Ensuite, Mercouris met en évidence la gravité de cet “avertissement-pas-de-menace” dans la situation actuelle, sans conclure à propos des intentions de Poutine, reflétant finalement l’espèce de confusion qui semble finalement volontaire de la part de Poutine. Quoi qu’il en soit, les deux commentateurs sont d’accord, l’un d’une façon imprécise et l’autre beaucoup plus précisément, pour voir dans les paroles de Poutine un réel avertissement comme concrétisation bien réelle d’une menace...
Une autre sorte de dissuasionCe qui nous arrête donc dans cette démarche, moins que la question “menace-avertissement” ou capacités du ‘Kinzhal’ que la nouvelle sorte de dissuasion stratégique nucléaire, – ou non-nucléaire, ou conventionnelle ! – qui apparaît. Le sort d’un porte-avions de 100 000 tonnes est indiscutablement un fait stratégique majeur, donc un objet de dissuasion ; mais cette façon ciblée, détaillée, à partir d’un débat ouvert sur les capacités de l’hypersonique que personne ne met en doute et qui démontre l’irresponsabilité et l’incompétence des USA, font sortir la dissuasion du domaine de la terrible incertitude symbolique et du secret terrifiant qui la caractérisait durant la Guerre Froide... La dissuasion devient un jeu à ciel ouvert, cartes sur table, avec des mises sans la moindre vergogne, – et ce sont les USA qui ont voulu cela en démantelant les premiers toute l’architecture des accords de contrôle et de vérification, et de stricte limitation de nouveaux types d’armement des années 1960-1980.

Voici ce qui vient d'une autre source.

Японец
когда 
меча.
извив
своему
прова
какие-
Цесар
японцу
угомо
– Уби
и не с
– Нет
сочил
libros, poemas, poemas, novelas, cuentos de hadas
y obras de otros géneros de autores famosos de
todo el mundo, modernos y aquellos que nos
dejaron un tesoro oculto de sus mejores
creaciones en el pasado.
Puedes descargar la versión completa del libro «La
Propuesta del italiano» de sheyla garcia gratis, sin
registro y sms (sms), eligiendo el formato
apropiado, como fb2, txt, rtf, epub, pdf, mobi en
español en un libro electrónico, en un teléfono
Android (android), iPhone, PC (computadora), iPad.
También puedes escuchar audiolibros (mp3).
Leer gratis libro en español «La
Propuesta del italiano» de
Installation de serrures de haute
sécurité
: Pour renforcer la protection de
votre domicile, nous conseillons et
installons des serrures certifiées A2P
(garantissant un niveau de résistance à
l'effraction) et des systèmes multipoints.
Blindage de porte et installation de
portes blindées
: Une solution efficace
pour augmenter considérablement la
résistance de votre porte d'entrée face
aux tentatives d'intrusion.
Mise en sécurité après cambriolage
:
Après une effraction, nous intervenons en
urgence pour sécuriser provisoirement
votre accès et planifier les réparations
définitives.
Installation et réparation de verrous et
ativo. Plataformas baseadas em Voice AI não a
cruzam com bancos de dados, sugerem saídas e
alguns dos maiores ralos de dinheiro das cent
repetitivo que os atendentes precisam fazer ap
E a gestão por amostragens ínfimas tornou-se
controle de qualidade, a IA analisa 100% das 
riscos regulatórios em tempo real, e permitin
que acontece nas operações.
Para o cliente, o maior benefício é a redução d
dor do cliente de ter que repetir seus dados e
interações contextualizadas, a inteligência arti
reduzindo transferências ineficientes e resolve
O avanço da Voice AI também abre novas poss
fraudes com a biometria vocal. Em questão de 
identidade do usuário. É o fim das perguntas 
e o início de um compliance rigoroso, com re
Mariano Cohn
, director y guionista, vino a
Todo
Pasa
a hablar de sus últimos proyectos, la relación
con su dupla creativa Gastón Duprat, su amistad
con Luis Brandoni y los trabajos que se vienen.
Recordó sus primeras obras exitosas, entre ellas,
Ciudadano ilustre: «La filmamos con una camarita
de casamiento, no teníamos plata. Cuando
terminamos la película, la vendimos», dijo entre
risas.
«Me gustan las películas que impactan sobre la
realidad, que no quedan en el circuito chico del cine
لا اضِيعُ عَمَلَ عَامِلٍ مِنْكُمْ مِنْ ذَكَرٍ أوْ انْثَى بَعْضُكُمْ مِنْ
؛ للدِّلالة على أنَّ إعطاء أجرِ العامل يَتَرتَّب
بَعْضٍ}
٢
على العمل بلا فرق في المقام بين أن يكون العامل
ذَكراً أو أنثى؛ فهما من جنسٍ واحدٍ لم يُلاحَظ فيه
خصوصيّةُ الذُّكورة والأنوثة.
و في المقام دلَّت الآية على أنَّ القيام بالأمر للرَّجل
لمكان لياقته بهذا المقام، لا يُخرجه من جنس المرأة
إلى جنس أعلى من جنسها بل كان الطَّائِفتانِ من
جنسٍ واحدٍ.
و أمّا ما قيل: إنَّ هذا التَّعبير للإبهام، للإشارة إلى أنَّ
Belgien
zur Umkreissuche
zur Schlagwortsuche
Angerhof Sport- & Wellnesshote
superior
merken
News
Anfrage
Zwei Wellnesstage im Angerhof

C’est comme si Poutine disait aux amiraux de la Flotte, – et nous mettons ça en italique et en retrait comme s’il l’avait vraiment dit, ce qui est factuellement faux bien sûr, – mais psychologiquement pas loin du vrai !
“Eh vous autres ! Vous parlez bien souvent en ce moment des capacités des missiles hypersoniques et de la vulnérabilité de vos monstres de 100 000 tonnes à deux balles... Des articles, des auditions au Congrès, des analyses, des symposiums, des interviews... Eh bien moi, avec quelques MiG-31 en patrouille, je vous en envoie un par le fond comme je veux, à 600-800 kilomètres de distance... Et peut-être même que je n’ai même pas besoin de nucléaire... Qu’est-ce que vous en dites, vous autres au Pentagone ?”

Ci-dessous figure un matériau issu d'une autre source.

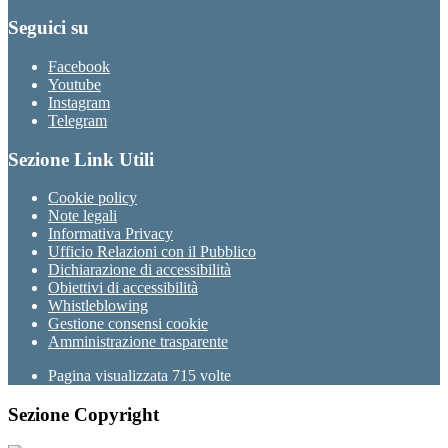
Seguici su
Facebook
Youtube
Instagram
Telegram
Sezione Link Utili
Cookie policy
Note legali
Informativa Privacy
Ufficio Relazioni con il Pubblico
Dichiarazione di accessibilità
Obiettivi di accessibilità
Whistleblowing
Gestione consensi cookie
Amministrazione trasparente
Pagina visualizzata
715
volte
Sezione Copyright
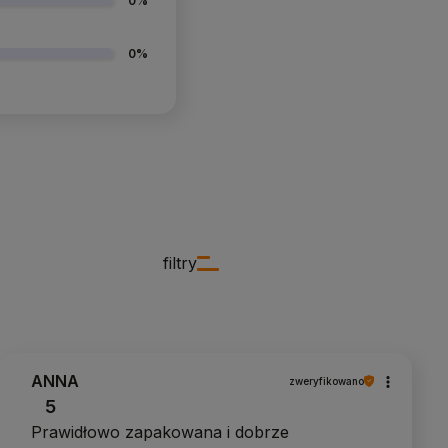
0%
0%
filtry
ANNA
zweryfikowano
5
Prawidłowo zapakowana i dobrze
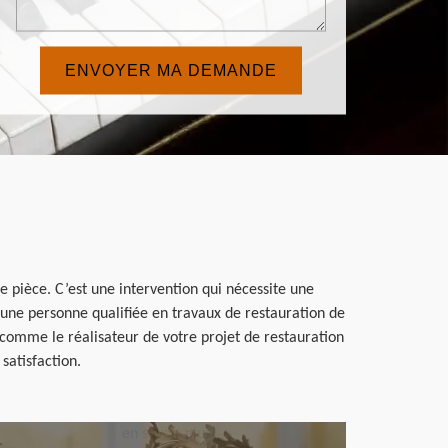
 pièce. C’est une intervention qui nécessite une
st une personne qualifiée en travaux de restauration de
 comme le réalisateur de votre projet de restauration
satisfaction.
en savoir plus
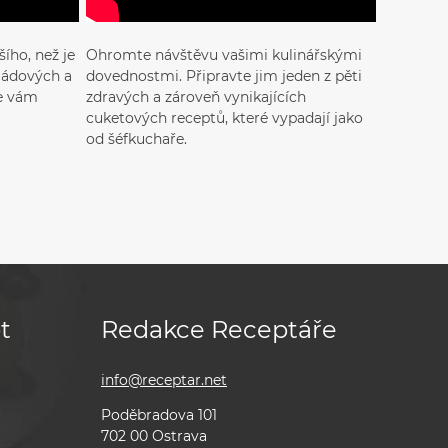
ího, než je
Ohromte návštěvu vašimi kulinářskými
ládových a
dovednostmi. Připravte jim jeden z pěti
se vám
zdravých a zároveň vynikajících
cuketových receptů, které vypadají jako
od šéfkuchaře.
t
Redakce Receptáře
info@receptar.net
Poděbradova 101
702 00 Ostrava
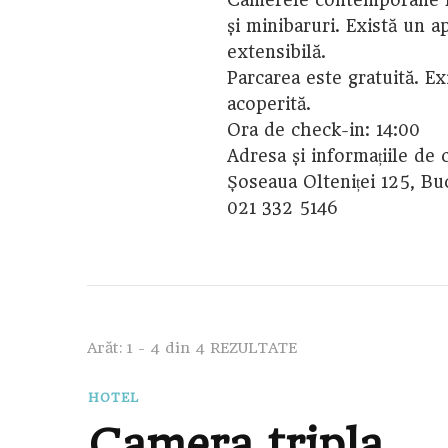
și minibaruri. Există un 
extensibilă.
Parcarea este gratuită. Ex
acoperită.
Ora de check-in: 14:00
Adresa și informațiile de 
Șoseaua Olteniței 125, Bu
021 332 5146
Arăt: 1 - 4 din 4 REZULTATE
HOTEL
Camera tripla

Bien, on en a déjà parlé en abondance, de cet aspect des choses, de cette nouvelle forme, de ce nouvel échelon de la dissuasion que l’hypersonique peut amener, même au plus haut niveau stratégique ? Voyez, en octobre 2022, en décembre 2022... Et ceci, effectivement, du 8 décembre 2022 :
« Nous sommes donc convaincus qu’un conflit au plus haut niveau (Russie et OTAN/USA) est au moins probable, mais qu’il ne serait pas nécessairement nucléaire à cause de l’existence désormais, dans le chef des armes russes hypersoniques, d’un échelon intermédiaire dans la dissuasion “entre la guerre conventionnelle de haut niveau et la guerre nucléaire avec son enchaînement quasiment inéluctable du tactique au stratégique (guerre totale d’anéantissement).” Cette probabilité conditionnelle empêche d’évoquer plus précisément ce que pourrait être le déroulement de ce conflit... »
Alors, on jouerait à la bataille navale ? “Cuirassé touché !”, “Porte-avions coulé !” Nous sommes entrés à une vitesse, – euh, hypersonique ? – dans une nouvelle époque.